Dataset excerpts:
--- START ---
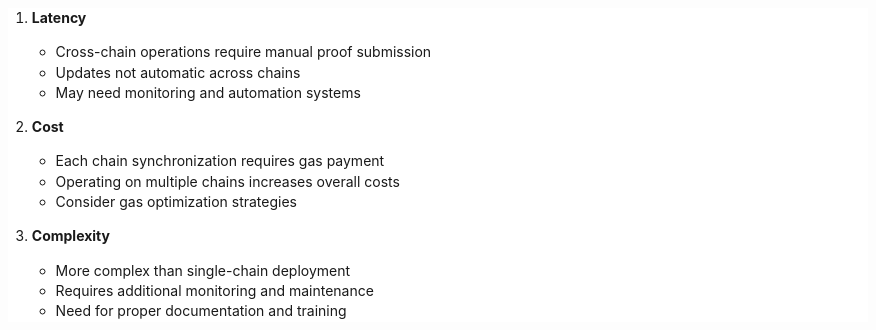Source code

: 1. **Latency**
   - Cross-chain operations require manual proof submission
   - Updates not automatic across chains
   - May need monitoring and automation systems

2. **Cost**
   - Each chain synchronization requires gas payment
   - Operating on multiple chains increases overall costs
   - Consider gas optimization strategies

3. **Complexity**
   - More complex than single-chain deployment
   - Requires additional monitoring and maintenance
   - Need for proper documentation and training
--- END ---
AIM OF THE TASK:
Leave the pictures out and repeat exactly the lines from the beginning of the records to the line bearing "- Operating on", both ends counted.

RESPONSE TO THE TASK:
Source code

: 1. **Latency**
   - Cross-chain operations require manual proof submission
   - Updates not automatic across chains
   - May need monitoring and automation systems

2. **Cost**
   - Each chain synchronization requires gas payment
   - Operating on multiple chains increases overall costs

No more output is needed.